=== Selected text ===
For Mamba and state space models

Mamba’s state transition matrix A is designed so that (after discretisation) the eigenvalues of Ā are between 0 and 1. This ensures the system is stable and information decays naturally over time.

The key insight: Mamba learns to set eigenvalues appropriately for each task. For important information, it uses eigenvalues close to 1 (slow decay). For noise, it uses eigenvalues close to 0 (fast decay).

7. Numerical example: memory length

Consider a simple scalar recurrence (1×1 matrix):

$$x_{t+1} = 0.9 \cdot x_t$$

This is a matrix A = [[0.9]], so the eigenvalue is λ = 0.9.

Starting with x_0 = 1:

Time t	x_t	Remaining (%)
t=0	1.000	100
t=1	0.900	90
t=5	0.590	59
t=10	0.349	35
t=20	0.122	12
t=50	0.005	0.5

After 50 time steps with λ = 0.9, less than 0.5% of the original information remains.

Now compare with λ = 0.99:

Time t	x_t	Remaining (%)
t=0	1.000	100
t=50	0.605	61
t=100	0.366	37

With λ = 0.99, information persists much longer. This difference is critical in language models: larger eigenvalues (closer to 1) = longer memory = model can track long-range dependencies.

Mamba’s selective mechanism dynamically adjusts eigenvalues (via Δ and A) to achieve the right memory length for each input.

8. Summary table: eigenvalues in recurrent systems

Property	Value	Interpretation
Eigenvalue magnitude	\|λ\| < 1	System is stable
Large \|λ\| (close to 1)	e.g., 0.99	Slow decay → long memory
Small \|λ\| (close to 0)	e.g., 0.1	Fast decay → short memory
Memory length	~ 1 / (1 - \|λ\|)	Rough half-life of information
Mamba’s trick	Learn Δ to adjust eigenvalues dynamically	Forget noise quickly, remember facts slowly

9. Why this matters for deep learning

In Mamba and other recurrent models, the recurrence is:

$$\mathbf{x}t = \overline{\mathbf{A}} \mathbf{x}{t-1} + \overline{\mathbf{B}} u_t$$

where $\overline{\mathbf{A}} = \exp(\Delta \mathbf{A})$ (after discretisation).
=== Records supplied ===
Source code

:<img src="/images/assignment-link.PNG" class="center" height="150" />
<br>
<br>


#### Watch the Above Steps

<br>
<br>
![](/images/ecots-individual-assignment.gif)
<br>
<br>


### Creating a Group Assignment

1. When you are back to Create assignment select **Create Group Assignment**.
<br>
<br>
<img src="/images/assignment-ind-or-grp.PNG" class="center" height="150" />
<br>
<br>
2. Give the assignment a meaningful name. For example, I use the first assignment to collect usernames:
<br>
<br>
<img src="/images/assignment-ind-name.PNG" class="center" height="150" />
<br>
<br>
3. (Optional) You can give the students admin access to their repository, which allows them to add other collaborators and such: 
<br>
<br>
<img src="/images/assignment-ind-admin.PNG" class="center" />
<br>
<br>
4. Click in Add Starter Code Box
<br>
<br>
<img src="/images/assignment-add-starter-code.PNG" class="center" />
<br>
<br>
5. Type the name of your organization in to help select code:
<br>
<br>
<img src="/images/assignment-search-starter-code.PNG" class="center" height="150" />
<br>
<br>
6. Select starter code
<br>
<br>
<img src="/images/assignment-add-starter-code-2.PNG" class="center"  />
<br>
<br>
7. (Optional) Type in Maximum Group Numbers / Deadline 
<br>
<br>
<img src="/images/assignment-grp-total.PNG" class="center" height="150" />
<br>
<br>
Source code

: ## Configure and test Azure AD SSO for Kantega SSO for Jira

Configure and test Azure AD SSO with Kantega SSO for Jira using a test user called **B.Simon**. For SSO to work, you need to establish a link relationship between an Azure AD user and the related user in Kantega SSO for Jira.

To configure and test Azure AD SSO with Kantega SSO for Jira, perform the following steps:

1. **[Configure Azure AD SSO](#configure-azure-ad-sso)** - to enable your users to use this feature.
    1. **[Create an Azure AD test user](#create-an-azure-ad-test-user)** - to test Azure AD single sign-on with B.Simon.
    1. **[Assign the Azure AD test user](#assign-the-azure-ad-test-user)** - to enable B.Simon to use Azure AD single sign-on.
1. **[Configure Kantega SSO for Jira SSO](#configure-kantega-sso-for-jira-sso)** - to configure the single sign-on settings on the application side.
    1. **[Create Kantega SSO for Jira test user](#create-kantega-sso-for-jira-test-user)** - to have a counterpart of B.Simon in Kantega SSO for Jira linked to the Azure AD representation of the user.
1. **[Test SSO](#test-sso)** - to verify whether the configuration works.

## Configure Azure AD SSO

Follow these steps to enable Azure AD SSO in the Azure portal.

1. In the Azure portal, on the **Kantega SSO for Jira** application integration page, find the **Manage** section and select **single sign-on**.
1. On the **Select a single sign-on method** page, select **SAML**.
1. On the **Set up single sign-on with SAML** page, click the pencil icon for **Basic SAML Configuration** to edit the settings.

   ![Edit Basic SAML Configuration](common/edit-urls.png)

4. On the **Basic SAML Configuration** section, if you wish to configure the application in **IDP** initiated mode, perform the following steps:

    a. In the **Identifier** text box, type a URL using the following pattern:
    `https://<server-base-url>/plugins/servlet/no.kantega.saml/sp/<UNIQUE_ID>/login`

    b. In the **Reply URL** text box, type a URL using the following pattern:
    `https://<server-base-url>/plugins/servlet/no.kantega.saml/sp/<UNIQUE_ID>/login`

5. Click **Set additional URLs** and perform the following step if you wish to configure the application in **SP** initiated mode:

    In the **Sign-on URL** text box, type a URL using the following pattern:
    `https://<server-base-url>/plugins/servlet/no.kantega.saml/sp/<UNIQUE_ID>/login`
===
### Problem A
Rewrite the part of the Mamba text that opens with "Mamba’s state transition" and closes with "is λ = 0.9.", switching "eigenvalues" to "characteristic values" wherever it appears.
### Problem B
Pick up the Mamba text after its last sentence and keep writing.

### Response box A
Mamba’s state transition matrix A is designed so that (after discretisation) the characteristic values of Ā are between 0 and 1. This ensures the system is stable and information decays naturally over time.

The key insight: Mamba learns to set characteristic values appropriately for each task. For important information, it uses characteristic values close to 1 (slow decay). For noise, it uses characteristic values close to 0 (fast decay).

7. Numerical example: memory length

Consider a simple scalar recurrence (1×1 matrix):

$$x_{t+1} = 0.9 \cdot x_t$$

This is a matrix A = [[0.9]], so the eigenvalue is λ = 0.9.

### Response box B
The eigenvalues of $\overline{\mathbf{A}}$ determine:

Stability: Do repeated applications blow up or decay?
Memory: How long does the system remember information?
Selectivity: Mamba learns to set eigenvalues per input so important tokens are remembered longer.

If a Mamba model struggles to recall facts from long ago, the eigenvalues are probably set to decay too fast. If it gets confused by noise, eigenvalues might be decaying too slowly.

Self-Check Questions

Q1: For the matrix A = [[2, 0], [0, 3]], what are the eigenvalues?

Q2: If λ = 0.5, after how many steps has the information decayed to 1%?

Q3: In Mamba, why would you want different eigenvalues for different state dimensions?

Answers

Q1: Since A is diagonal, eigenvalues are the diagonal entries: λ₁ = 2, λ₂ = 3.

Q2: We want 0.5^t = 0.01. Taking logarithms: t·log(0.5) = log(0.01) → t = log(0.01)/log(0.5) ≈ 6.64. So after 7 steps, less than 1% remains.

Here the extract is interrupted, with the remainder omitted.